The aurora borealis may make an appearance in select locations across the United States, according to weather officials.
Activity on the surface of the Sun was recorded by space weather officials from the U.S. National Oceanic and Atmospheric Administration (NOAA), and according to the officials' warnings, there was a series of intense solar eruptions that launched what is called a coronal mass ejection (CME) at Earth. Officials recorded two CMEs heading towards Earth, accompanied by high levels of solar wind that can be traced back to a corona, or a hole, in the surface of the Sun.
The charged particles from the Sun are expected to hit Earth's magnetic field on Thursday, August 18, which may result in auroras appearing in the night sky at much lower geographical locations than they usually do. Space Weather Prediction Center, which is a branch of the National Weather Service, writes that there is a possibility for auroras to appear as far south as New York, Chicago, and Portland, Oregon, on Wednesday night.

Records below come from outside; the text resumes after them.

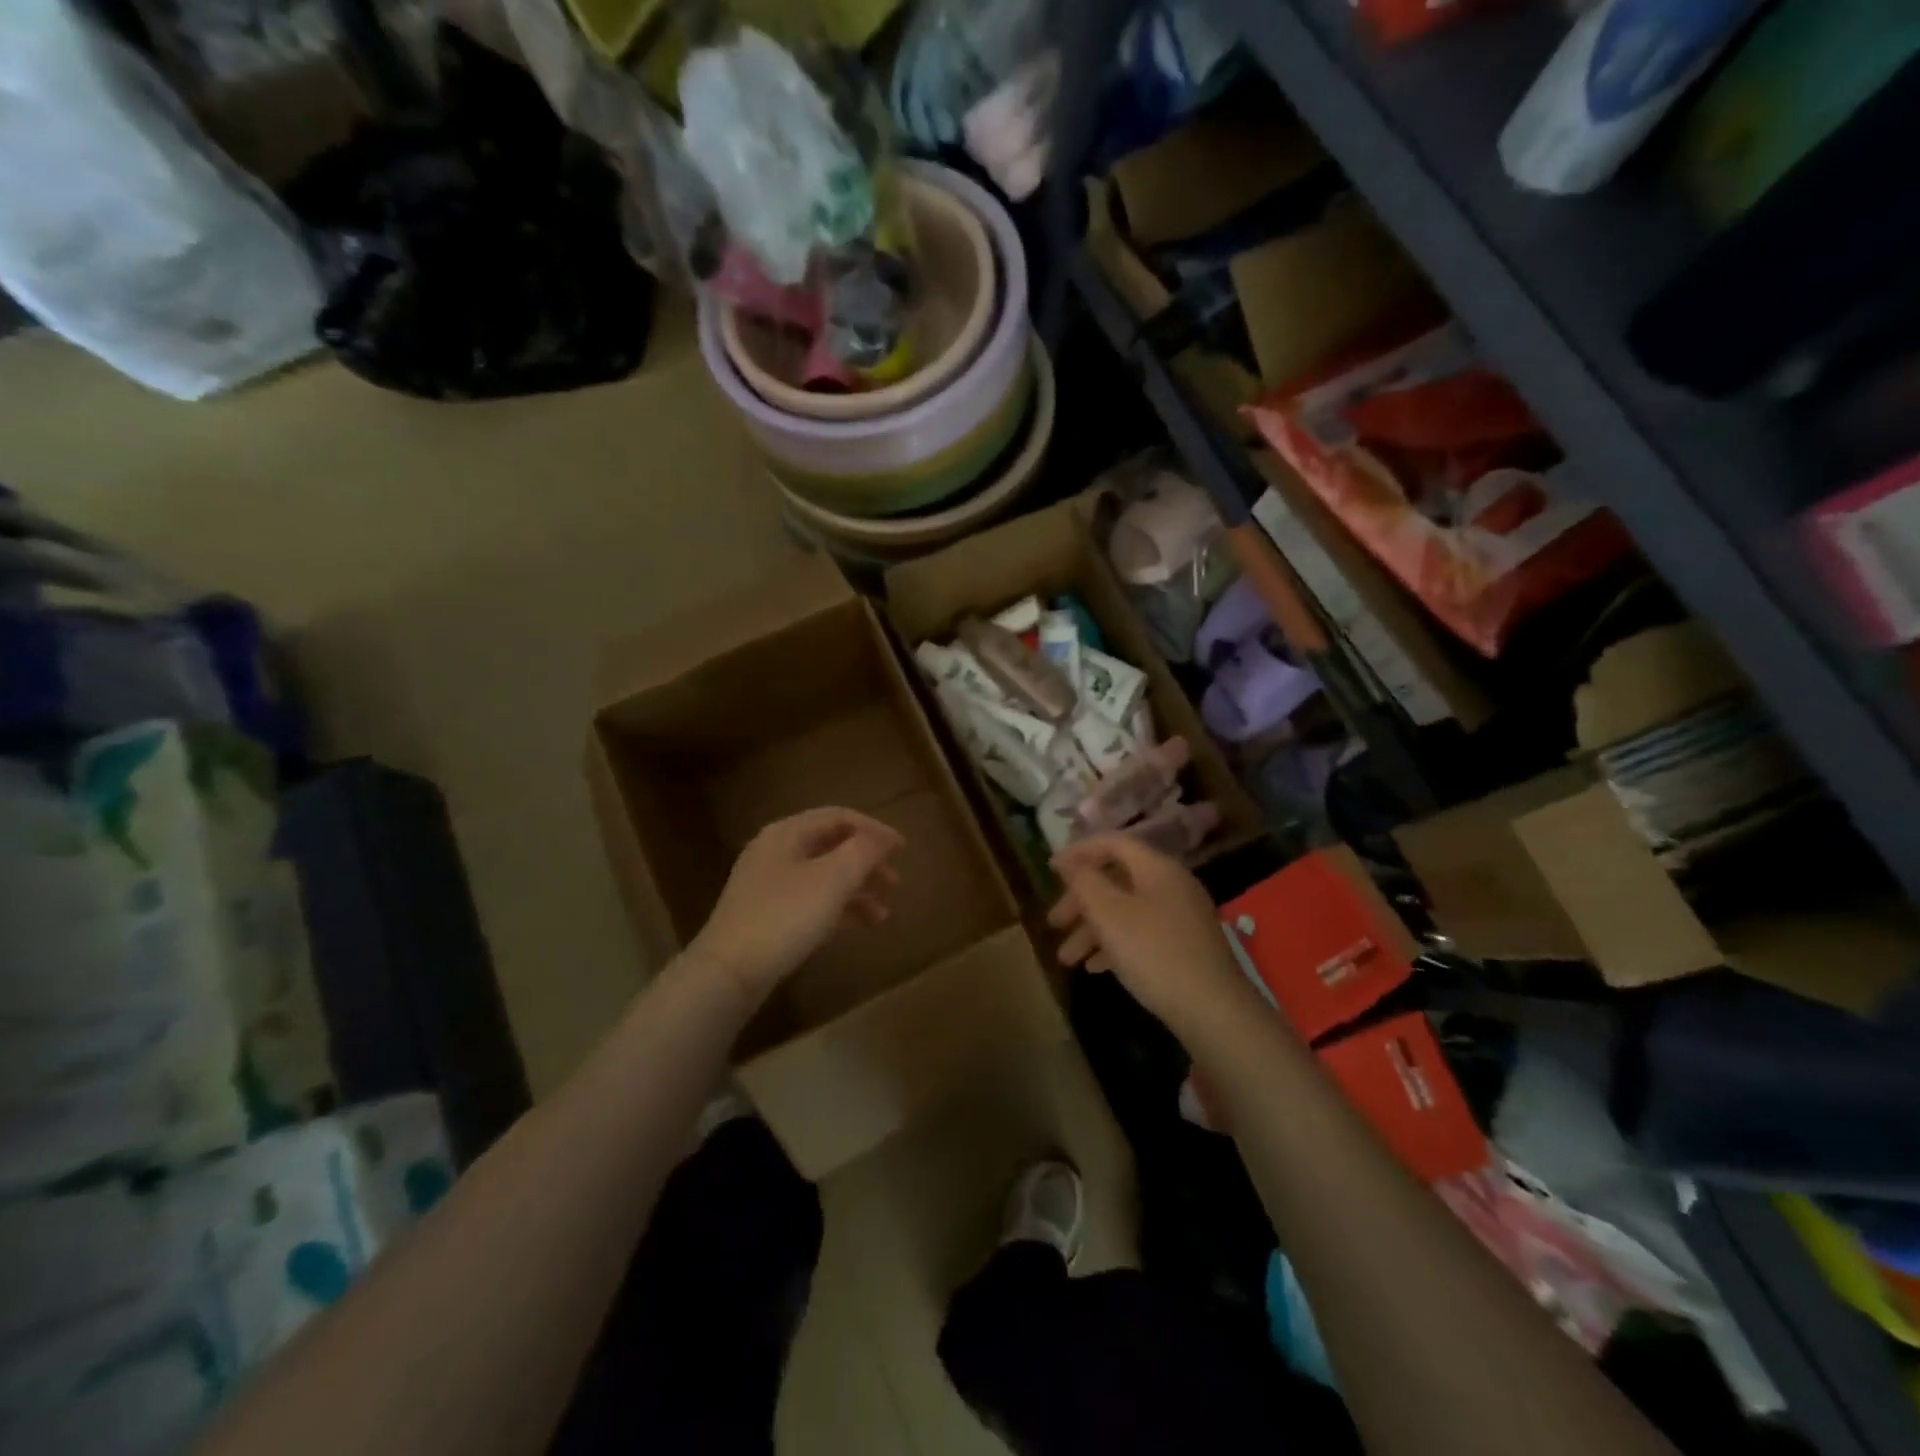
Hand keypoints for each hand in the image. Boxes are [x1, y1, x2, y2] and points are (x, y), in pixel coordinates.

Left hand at [691, 808, 903, 1001]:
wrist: (729, 972)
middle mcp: (776, 851)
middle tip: (895, 881)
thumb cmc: (785, 916)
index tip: (903, 849)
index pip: (839, 817)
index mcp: (787, 833)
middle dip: (867, 861)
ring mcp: (770, 885)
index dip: (874, 829)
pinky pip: (813, 901)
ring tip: (884, 911)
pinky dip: (840, 908)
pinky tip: (862, 925)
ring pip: (824, 876)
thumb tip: (884, 838)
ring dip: (858, 888)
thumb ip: (863, 851)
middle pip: (832, 845)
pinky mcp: (769, 915)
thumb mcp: (833, 879)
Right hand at [1048, 834, 1252, 1033]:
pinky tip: (1095, 968)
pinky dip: (1115, 944)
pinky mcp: (1184, 946)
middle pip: (1117, 880)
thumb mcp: (1109, 914)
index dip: (1079, 851)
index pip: (1113, 843)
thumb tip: (1068, 860)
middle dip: (1080, 900)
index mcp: (1157, 868)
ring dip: (1092, 929)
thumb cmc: (1154, 952)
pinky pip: (1142, 933)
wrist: (1213, 1009)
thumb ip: (1084, 881)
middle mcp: (1171, 885)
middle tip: (1054, 922)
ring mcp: (1181, 916)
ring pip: (1126, 911)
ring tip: (1067, 958)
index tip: (1050, 869)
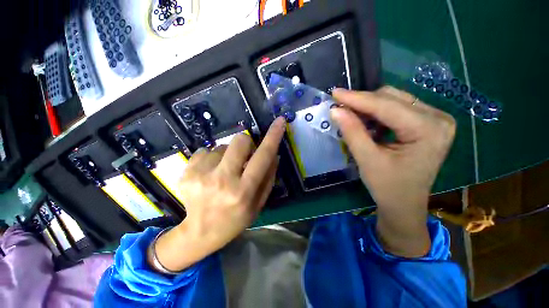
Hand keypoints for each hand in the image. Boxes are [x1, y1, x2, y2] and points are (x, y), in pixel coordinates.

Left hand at [151, 118, 285, 271]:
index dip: (273, 136)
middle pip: (240, 140)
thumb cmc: (235, 219)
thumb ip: (269, 177)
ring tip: (223, 173)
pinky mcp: (186, 172)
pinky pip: (205, 151)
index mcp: (244, 190)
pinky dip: (211, 159)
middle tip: (243, 158)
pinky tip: (209, 175)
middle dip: (246, 144)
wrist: (200, 233)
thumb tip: (274, 153)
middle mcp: (223, 180)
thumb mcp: (259, 203)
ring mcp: (201, 175)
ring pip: (222, 146)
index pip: (263, 156)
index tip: (280, 121)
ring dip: (227, 156)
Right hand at [331, 86, 455, 256]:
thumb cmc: (388, 187)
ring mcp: (434, 118)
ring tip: (349, 115)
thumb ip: (352, 132)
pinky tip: (364, 121)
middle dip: (362, 102)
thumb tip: (335, 110)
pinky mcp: (426, 122)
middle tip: (339, 107)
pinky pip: (396, 108)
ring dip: (368, 106)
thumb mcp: (367, 160)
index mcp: (429, 129)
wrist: (404, 203)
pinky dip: (376, 112)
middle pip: (392, 98)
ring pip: (393, 100)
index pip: (387, 106)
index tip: (335, 92)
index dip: (357, 99)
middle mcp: (437, 118)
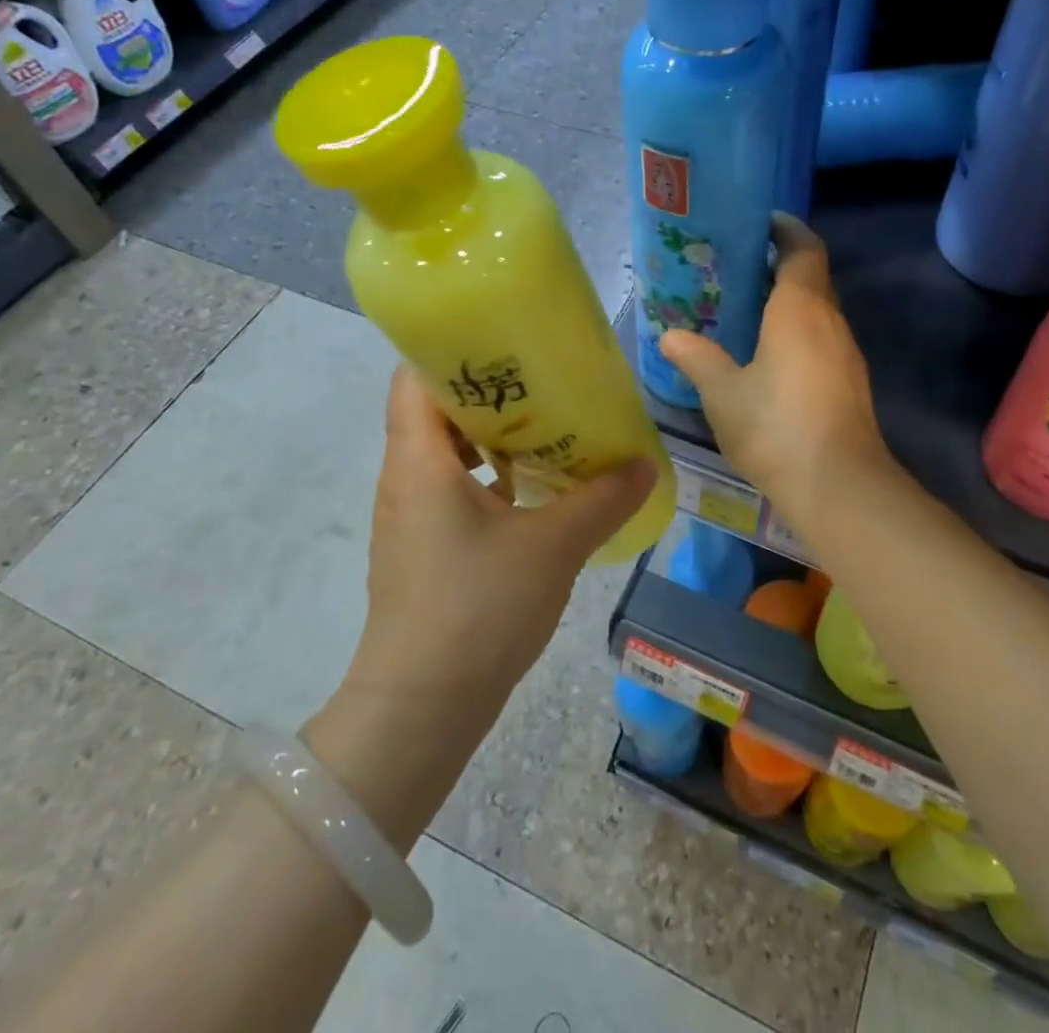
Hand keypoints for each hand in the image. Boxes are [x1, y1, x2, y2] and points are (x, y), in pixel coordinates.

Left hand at [344, 367, 655, 724]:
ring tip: (547, 426)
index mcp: (419, 460)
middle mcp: (404, 477)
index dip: (453, 348)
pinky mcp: (422, 546)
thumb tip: (644, 465)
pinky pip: (452, 487)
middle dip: (487, 388)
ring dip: (490, 435)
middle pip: (434, 408)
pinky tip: (534, 488)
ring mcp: (409, 514)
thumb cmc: (478, 610)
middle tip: (543, 379)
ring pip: (444, 450)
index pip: (414, 375)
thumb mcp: (552, 547)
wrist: (421, 708)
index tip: (507, 340)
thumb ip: (601, 501)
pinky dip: (489, 475)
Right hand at [658, 214, 890, 519]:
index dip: (786, 229)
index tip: (761, 222)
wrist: (839, 485)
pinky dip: (798, 332)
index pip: (803, 248)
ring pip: (819, 311)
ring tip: (748, 310)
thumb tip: (670, 336)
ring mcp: (845, 354)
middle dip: (781, 265)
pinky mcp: (850, 383)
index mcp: (800, 309)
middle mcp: (830, 321)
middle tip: (738, 268)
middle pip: (813, 277)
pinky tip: (770, 356)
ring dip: (790, 302)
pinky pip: (822, 339)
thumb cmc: (775, 427)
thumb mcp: (722, 392)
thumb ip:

Why does an aurora appear when Earth is hit by solar particles? The charged particles from the Sun interact with Earth's magnetic field channels, charging the particles in Earth's atmosphere and creating the gorgeous ribbons of light that make for some pretty magical photographs. When a CME impacts Earth's magnetic field, it causes what is called a geomagnetic storm, which produces these auroras. However, significant CME impacts and severe geomagnetic storms can negatively impact the planet by knocking out radio communications, GPS communications, satellite orbits, space launches, and more.
Current estimates from officials put this coming geomagnetic storm at a G3 category, which is a scale that is between one and five. The most severe warning NOAA gives a geomagnetic storm is G5, which is when power systems will likely be affected. A G3 solar storm NOAA warns that voltage corrects may have to be required, false alarms may be triggered on some devices, and intermittent satellite navigation and low-frequency radio navigation problems may occur.
Coronal mass ejection (CME) erupting from the sun on August 17, 2022.